Do not let an idx_t value go negative.
(print_uptime, uptime): Be more generous about read_utmp failures,
or when read_utmp does not report the boot time. Instead of
failing, warn but keep going, printing the information that we did
get, and then exit with nonzero status.
(print_uptime): Return the desired exit status. Caller changed.
Bruno Haible [Tue, 15 Aug 2023 19:01:13 +0000 (12:01 -0700)]
uptime: Include VM sleep time in the "up" duration
* src/uptime.c: Don't include c-strtod.h.
(print_uptime): Don't read /proc/uptime, because the value it provides
does not change when a date adjustment occurs.
* bootstrap.conf (gnulib_modules): Remove 'uptime'.
Pádraig Brady [Sat, 12 Aug 2023 10:21:50 +0000 (11:21 +0100)]
maint: allow use of printf C99 integer size specifiers
Older systems that had issues with these like HP-UX and Solaris 8
are now obsolete, and can easily apply patches to provide support.
Also we've used %td since coreutils 9.1, with no reported issues.
* cfg.mk (sc_prohibit-c99-printf-format): Remove to allow use of
%[jtz] size specifiers, which allows for cleaner code
by avoiding the need to cast to PRI?MAX etc.
Pádraig Brady [Fri, 11 Aug 2023 13:27:59 +0000 (14:27 +0100)]

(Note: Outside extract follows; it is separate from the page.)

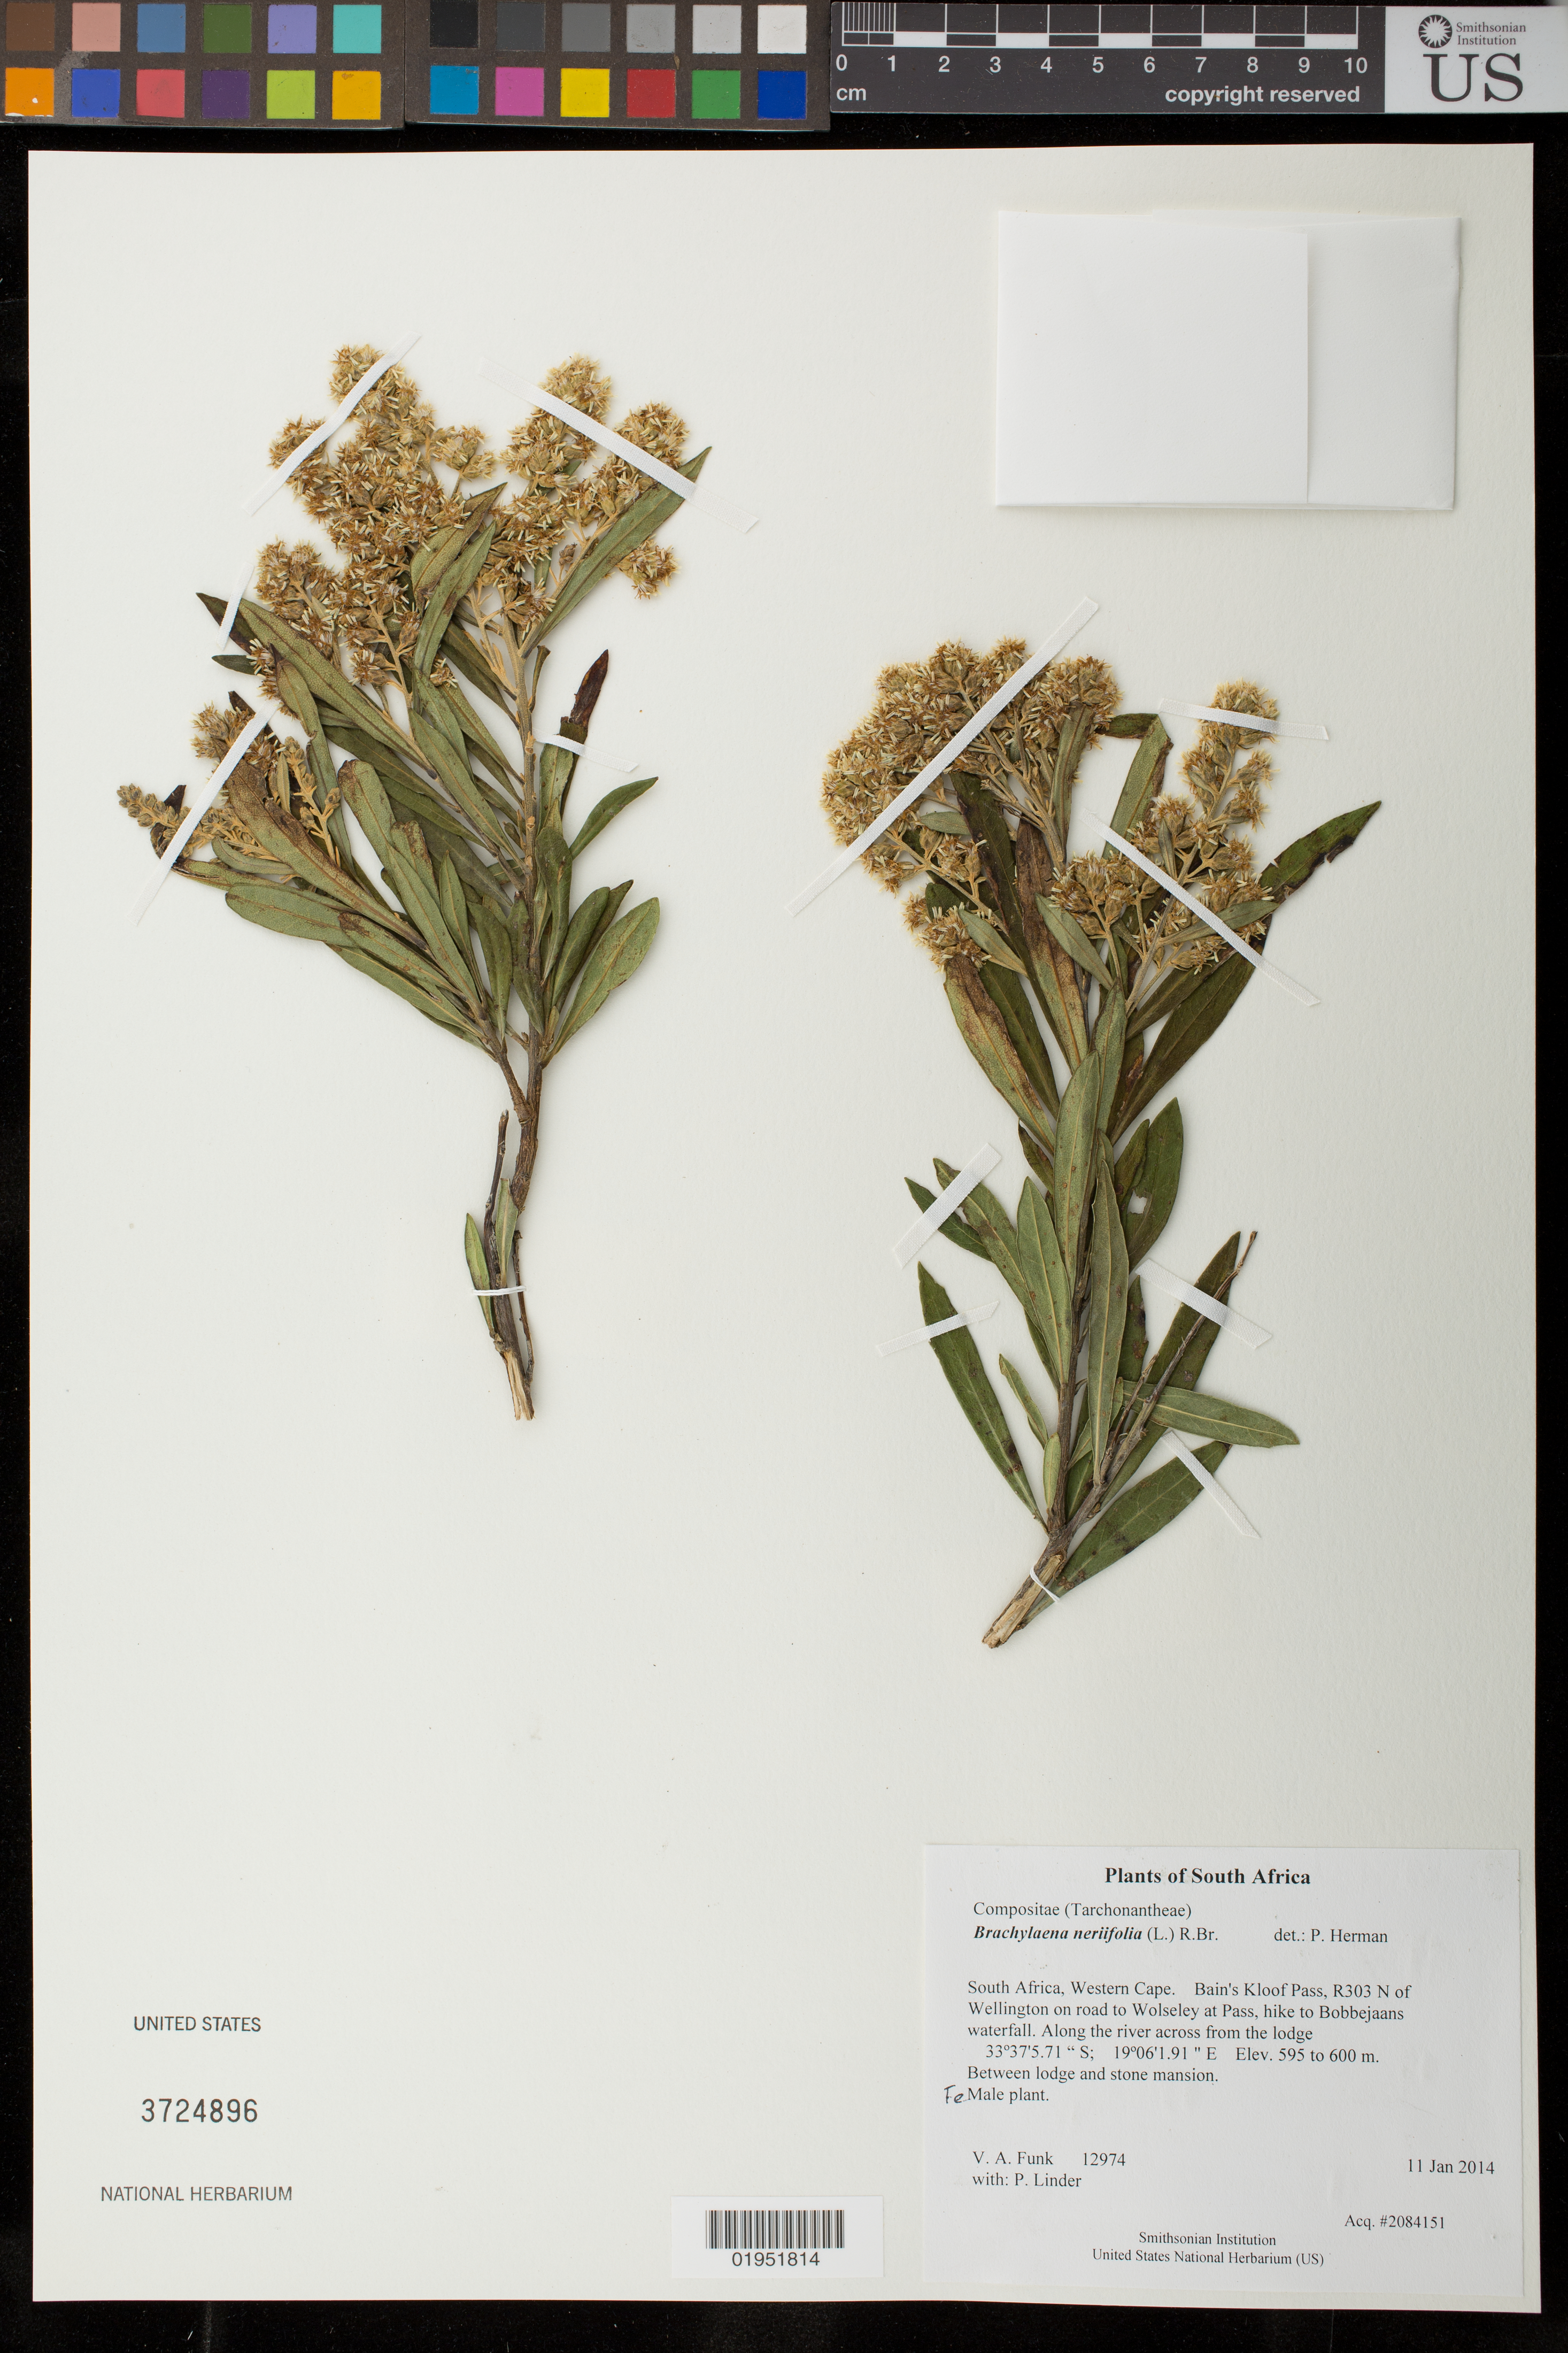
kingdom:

doc: separate out description of 2038 time stamp change
* NEWS: Separate out the description of the _existing_ issues
with outputting timestamps on 32 bit systems, from _future_ issues
outputting timestamps on all systems. Also move this to the
"improvement" section, since it's not really a coreutils
specific issue, and also is a build time configurable option.